| Task to carry out |
Copy every one of the following lines without changing anything.

Data entries:
↓

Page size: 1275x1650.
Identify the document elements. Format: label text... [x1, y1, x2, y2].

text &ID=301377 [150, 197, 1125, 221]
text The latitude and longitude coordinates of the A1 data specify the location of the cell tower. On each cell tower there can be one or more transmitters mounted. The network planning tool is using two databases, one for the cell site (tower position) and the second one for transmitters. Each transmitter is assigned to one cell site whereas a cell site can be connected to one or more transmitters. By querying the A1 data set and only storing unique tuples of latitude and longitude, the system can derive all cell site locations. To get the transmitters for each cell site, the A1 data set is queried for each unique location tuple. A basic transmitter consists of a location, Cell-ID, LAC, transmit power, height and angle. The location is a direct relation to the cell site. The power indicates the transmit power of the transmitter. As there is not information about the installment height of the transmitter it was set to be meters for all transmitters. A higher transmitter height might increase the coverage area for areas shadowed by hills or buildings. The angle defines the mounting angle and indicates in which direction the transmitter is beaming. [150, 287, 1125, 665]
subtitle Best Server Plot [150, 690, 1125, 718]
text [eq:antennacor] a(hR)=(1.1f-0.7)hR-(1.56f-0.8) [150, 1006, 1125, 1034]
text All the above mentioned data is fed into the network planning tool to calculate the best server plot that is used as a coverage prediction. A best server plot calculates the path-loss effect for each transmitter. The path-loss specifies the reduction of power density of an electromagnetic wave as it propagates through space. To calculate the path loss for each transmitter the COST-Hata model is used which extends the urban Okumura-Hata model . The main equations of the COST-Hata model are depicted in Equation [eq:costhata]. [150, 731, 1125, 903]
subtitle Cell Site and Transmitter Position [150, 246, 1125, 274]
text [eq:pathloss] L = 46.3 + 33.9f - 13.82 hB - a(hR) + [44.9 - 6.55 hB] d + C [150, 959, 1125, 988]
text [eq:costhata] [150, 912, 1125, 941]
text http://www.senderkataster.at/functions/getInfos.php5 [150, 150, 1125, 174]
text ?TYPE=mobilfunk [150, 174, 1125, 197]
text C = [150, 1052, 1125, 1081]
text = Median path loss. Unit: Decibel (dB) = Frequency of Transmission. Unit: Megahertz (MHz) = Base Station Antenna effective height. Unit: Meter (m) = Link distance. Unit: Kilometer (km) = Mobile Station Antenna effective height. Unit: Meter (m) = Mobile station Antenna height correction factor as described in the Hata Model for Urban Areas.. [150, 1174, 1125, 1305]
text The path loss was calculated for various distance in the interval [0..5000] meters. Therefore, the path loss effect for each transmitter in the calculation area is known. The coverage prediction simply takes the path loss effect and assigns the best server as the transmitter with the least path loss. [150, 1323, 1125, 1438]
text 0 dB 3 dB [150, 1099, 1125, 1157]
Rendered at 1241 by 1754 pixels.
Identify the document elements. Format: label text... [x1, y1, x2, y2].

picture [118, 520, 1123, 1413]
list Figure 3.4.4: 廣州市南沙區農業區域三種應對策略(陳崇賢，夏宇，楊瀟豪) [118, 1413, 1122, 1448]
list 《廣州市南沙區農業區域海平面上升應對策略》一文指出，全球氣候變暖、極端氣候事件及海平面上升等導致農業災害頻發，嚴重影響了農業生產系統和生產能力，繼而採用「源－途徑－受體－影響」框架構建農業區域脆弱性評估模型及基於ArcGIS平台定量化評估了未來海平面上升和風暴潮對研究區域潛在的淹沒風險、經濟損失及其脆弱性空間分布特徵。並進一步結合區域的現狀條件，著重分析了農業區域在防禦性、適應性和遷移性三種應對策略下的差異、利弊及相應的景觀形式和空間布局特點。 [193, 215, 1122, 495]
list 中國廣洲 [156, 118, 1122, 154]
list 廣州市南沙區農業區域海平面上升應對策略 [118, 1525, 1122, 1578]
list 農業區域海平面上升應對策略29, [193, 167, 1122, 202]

↑

| Response |
Page size: 1275x1650.
Identify the document elements. Format: label text... [x1, y1, x2, y2].

text &ID=301377 [150, 197, 1125, 221]
text The latitude and longitude coordinates of the A1 data specify the location of the cell tower. On each cell tower there can be one or more transmitters mounted. The network planning tool is using two databases, one for the cell site (tower position) and the second one for transmitters. Each transmitter is assigned to one cell site whereas a cell site can be connected to one or more transmitters. By querying the A1 data set and only storing unique tuples of latitude and longitude, the system can derive all cell site locations. To get the transmitters for each cell site, the A1 data set is queried for each unique location tuple. A basic transmitter consists of a location, Cell-ID, LAC, transmit power, height and angle. The location is a direct relation to the cell site. The power indicates the transmit power of the transmitter. As there is not information about the installment height of the transmitter it was set to be meters for all transmitters. A higher transmitter height might increase the coverage area for areas shadowed by hills or buildings. The angle defines the mounting angle and indicates in which direction the transmitter is beaming. [150, 287, 1125, 665]
subtitle Best Server Plot [150, 690, 1125, 718]
text [eq:antennacor] a(hR)=(1.1f-0.7)hR-(1.56f-0.8) [150, 1006, 1125, 1034]
text All the above mentioned data is fed into the network planning tool to calculate the best server plot that is used as a coverage prediction. A best server plot calculates the path-loss effect for each transmitter. The path-loss specifies the reduction of power density of an electromagnetic wave as it propagates through space. To calculate the path loss for each transmitter the COST-Hata model is used which extends the urban Okumura-Hata model . The main equations of the COST-Hata model are depicted in Equation [eq:costhata]. [150, 731, 1125, 903]
subtitle Cell Site and Transmitter Position [150, 246, 1125, 274]
text [eq:pathloss] L = 46.3 + 33.9f - 13.82 hB - a(hR) + [44.9 - 6.55 hB] d + C [150, 959, 1125, 988]
text [eq:costhata] [150, 912, 1125, 941]
text http://www.senderkataster.at/functions/getInfos.php5 [150, 150, 1125, 174]
text ?TYPE=mobilfunk [150, 174, 1125, 197]
text C = [150, 1052, 1125, 1081]
text = Median path loss. Unit: Decibel (dB) = Frequency of Transmission. Unit: Megahertz (MHz) = Base Station Antenna effective height. Unit: Meter (m) = Link distance. Unit: Kilometer (km) = Mobile Station Antenna effective height. Unit: Meter (m) = Mobile station Antenna height correction factor as described in the Hata Model for Urban Areas.. [150, 1174, 1125, 1305]
text The path loss was calculated for various distance in the interval [0..5000] meters. Therefore, the path loss effect for each transmitter in the calculation area is known. The coverage prediction simply takes the path loss effect and assigns the best server as the transmitter with the least path loss. [150, 1323, 1125, 1438]
text 0 dB 3 dB [150, 1099, 1125, 1157]
Rendered at 1241 by 1754 pixels.
Identify the document elements. Format: label text... [x1, y1, x2, y2].

picture [118, 520, 1123, 1413]
list Figure 3.4.4: 廣州市南沙區農業區域三種應對策略(陳崇賢，夏宇，楊瀟豪) [118, 1413, 1122, 1448]
list 《廣州市南沙區農業區域海平面上升應對策略》一文指出，全球氣候變暖、極端氣候事件及海平面上升等導致農業災害頻發，嚴重影響了農業生產系統和生產能力，繼而採用「源－途徑－受體－影響」框架構建農業區域脆弱性評估模型及基於ArcGIS平台定量化評估了未來海平面上升和風暴潮對研究區域潛在的淹沒風險、經濟損失及其脆弱性空間分布特徵。並進一步結合區域的現狀條件，著重分析了農業區域在防禦性、適應性和遷移性三種應對策略下的差異、利弊及相應的景觀形式和空間布局特點。 [193, 215, 1122, 495]
list 中國廣洲 [156, 118, 1122, 154]
list 廣州市南沙區農業區域海平面上升應對策略 [118, 1525, 1122, 1578]
list 農業區域海平面上升應對策略29, [193, 167, 1122, 202]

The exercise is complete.